# [Job item]
With nothing omitted, transcribe the entries exactly as written.
********
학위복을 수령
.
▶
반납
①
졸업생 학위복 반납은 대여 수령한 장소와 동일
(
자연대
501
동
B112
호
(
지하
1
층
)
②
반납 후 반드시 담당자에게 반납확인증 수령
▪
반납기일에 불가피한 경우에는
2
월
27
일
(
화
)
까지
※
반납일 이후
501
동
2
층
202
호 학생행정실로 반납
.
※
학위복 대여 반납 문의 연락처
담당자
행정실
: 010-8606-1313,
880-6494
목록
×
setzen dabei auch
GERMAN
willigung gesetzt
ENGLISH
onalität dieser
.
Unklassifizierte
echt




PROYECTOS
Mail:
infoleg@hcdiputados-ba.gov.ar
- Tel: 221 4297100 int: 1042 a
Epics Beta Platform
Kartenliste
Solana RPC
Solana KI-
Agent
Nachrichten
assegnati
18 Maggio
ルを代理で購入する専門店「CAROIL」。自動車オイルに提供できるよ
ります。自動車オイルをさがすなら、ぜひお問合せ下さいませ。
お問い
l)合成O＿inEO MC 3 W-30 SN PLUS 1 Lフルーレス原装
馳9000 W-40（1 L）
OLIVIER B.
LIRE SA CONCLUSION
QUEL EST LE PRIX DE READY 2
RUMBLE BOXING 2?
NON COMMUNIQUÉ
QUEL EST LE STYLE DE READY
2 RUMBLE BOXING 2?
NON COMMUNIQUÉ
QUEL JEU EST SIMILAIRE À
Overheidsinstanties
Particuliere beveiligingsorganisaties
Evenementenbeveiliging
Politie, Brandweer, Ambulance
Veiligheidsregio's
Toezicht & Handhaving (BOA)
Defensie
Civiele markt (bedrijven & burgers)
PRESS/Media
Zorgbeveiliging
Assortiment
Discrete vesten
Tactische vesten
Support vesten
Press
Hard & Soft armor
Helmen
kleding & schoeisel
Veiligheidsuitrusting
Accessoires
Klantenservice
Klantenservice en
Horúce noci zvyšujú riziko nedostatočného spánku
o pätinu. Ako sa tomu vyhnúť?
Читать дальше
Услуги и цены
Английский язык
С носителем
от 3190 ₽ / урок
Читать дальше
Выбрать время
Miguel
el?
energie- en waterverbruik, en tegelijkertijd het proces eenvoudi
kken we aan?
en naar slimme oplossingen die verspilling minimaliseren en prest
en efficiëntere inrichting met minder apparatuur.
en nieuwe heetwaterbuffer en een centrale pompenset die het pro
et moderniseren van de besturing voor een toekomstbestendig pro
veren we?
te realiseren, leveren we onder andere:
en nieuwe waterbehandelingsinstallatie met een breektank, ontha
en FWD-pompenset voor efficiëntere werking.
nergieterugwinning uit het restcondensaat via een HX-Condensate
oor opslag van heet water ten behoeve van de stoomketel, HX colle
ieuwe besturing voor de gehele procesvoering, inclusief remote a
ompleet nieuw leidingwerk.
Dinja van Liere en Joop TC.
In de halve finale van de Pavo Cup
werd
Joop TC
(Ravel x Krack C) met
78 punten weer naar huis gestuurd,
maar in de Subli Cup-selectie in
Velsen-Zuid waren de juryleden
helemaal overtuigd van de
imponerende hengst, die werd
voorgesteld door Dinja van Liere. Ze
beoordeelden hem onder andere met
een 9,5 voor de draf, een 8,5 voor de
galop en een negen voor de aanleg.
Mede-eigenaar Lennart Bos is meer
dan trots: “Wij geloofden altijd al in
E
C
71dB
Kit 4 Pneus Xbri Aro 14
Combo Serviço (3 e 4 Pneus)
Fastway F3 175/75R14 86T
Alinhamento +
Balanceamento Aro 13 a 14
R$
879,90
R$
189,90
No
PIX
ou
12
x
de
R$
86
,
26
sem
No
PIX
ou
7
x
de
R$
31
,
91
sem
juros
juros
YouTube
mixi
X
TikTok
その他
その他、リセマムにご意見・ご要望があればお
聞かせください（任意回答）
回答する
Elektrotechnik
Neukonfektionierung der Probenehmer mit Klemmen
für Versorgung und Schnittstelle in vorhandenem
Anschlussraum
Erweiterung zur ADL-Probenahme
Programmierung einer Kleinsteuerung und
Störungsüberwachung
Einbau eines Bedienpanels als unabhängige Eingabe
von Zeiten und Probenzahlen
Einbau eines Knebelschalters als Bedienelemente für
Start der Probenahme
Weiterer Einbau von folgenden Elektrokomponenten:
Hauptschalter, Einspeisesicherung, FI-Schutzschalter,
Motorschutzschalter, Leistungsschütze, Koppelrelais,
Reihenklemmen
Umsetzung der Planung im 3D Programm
********
# [Output of the exercise]
학위복을 수령
.
▶
반납
①
졸업생 학위복 반납은 대여 수령한 장소와 동일
(
자연대
501
동
B112
호
(
지하
1
층
)
②
반납 후 반드시 담당자에게 반납확인증 수령
▪
반납기일에 불가피한 경우에는
2
월
27
일
(
화
)
까지
※
반납일 이후
501
동
2
층
202
호 학생행정실로 반납
.
※
학위복 대여 반납 문의 연락처
담당자
행정실
: 010-8606-1313,
880-6494
목록
×
setzen dabei auch
GERMAN
willigung gesetzt
ENGLISH
onalität dieser
.
Unklassifizierte
echt




PROYECTOS
Mail:
infoleg@hcdiputados-ba.gov.ar
- Tel: 221 4297100 int: 1042 a
Epics Beta Platform
Kartenliste
Solana RPC
Solana KI-
Agent
Nachrichten
assegnati
18 Maggio
ルを代理で購入する専門店「CAROIL」。自動車オイルに提供できるよ
ります。自動車オイルをさがすなら、ぜひお問合せ下さいませ。
お問い
l)合成O＿inEO MC 3 W-30 SN PLUS 1 Lフルーレス原装
馳9000 W-40（1 L）
OLIVIER B.
LIRE SA CONCLUSION
QUEL EST LE PRIX DE READY 2
RUMBLE BOXING 2?
NON COMMUNIQUÉ
QUEL EST LE STYLE DE READY
2 RUMBLE BOXING 2?
NON COMMUNIQUÉ
QUEL JEU EST SIMILAIRE À
Overheidsinstanties
Particuliere beveiligingsorganisaties
Evenementenbeveiliging
Politie, Brandweer, Ambulance
Veiligheidsregio's
Toezicht & Handhaving (BOA)
Defensie
Civiele markt (bedrijven & burgers)
PRESS/Media
Zorgbeveiliging
Assortiment
Discrete vesten
Tactische vesten
Support vesten
Press
Hard & Soft armor
Helmen
kleding & schoeisel
Veiligheidsuitrusting
Accessoires
Klantenservice
Klantenservice en
Horúce noci zvyšujú riziko nedostatočného spánku
o pätinu. Ako sa tomu vyhnúť?
Читать дальше
Услуги и цены
Английский язык
С носителем
от 3190 ₽ / урок
Читать дальше
Выбрать время
Miguel
el?
energie- en waterverbruik, en tegelijkertijd het proces eenvoudi
kken we aan?
en naar slimme oplossingen die verspilling minimaliseren en prest
en efficiëntere inrichting met minder apparatuur.
en nieuwe heetwaterbuffer en een centrale pompenset die het pro
et moderniseren van de besturing voor een toekomstbestendig pro
veren we?
te realiseren, leveren we onder andere:
en nieuwe waterbehandelingsinstallatie met een breektank, ontha
en FWD-pompenset voor efficiëntere werking.
nergieterugwinning uit het restcondensaat via een HX-Condensate
oor opslag van heet water ten behoeve van de stoomketel, HX colle
ieuwe besturing voor de gehele procesvoering, inclusief remote a
ompleet nieuw leidingwerk.
Dinja van Liere en Joop TC.
In de halve finale van de Pavo Cup
werd
Joop TC
(Ravel x Krack C) met
78 punten weer naar huis gestuurd,
maar in de Subli Cup-selectie in
Velsen-Zuid waren de juryleden
helemaal overtuigd van de
imponerende hengst, die werd
voorgesteld door Dinja van Liere. Ze
beoordeelden hem onder andere met
een 9,5 voor de draf, een 8,5 voor de
galop en een negen voor de aanleg.
Mede-eigenaar Lennart Bos is meer
dan trots: “Wij geloofden altijd al in
E
C
71dB
Kit 4 Pneus Xbri Aro 14
Combo Serviço (3 e 4 Pneus)
Fastway F3 175/75R14 86T
Alinhamento +
Balanceamento Aro 13 a 14
R$
879,90
R$
189,90
No
PIX
ou
12
x
de
R$
86
,
26
sem
No
PIX
ou
7
x
de
R$
31
,
91
sem
juros
juros
YouTube
mixi
X
TikTok
その他
その他、リセマムにご意見・ご要望があればお
聞かせください（任意回答）
回答する
Elektrotechnik
Neukonfektionierung der Probenehmer mit Klemmen
für Versorgung und Schnittstelle in vorhandenem
Anschlussraum
Erweiterung zur ADL-Probenahme
Programmierung einer Kleinsteuerung und
Störungsüberwachung
Einbau eines Bedienpanels als unabhängige Eingabe
von Zeiten und Probenzahlen
Einbau eines Knebelschalters als Bedienelemente für
Start der Probenahme
Weiterer Einbau von folgenden Elektrokomponenten:
Hauptschalter, Einspeisesicherung, FI-Schutzschalter,
Motorschutzschalter, Leistungsschütze, Koppelrelais,
Reihenklemmen
Umsetzung der Planung im 3D Programm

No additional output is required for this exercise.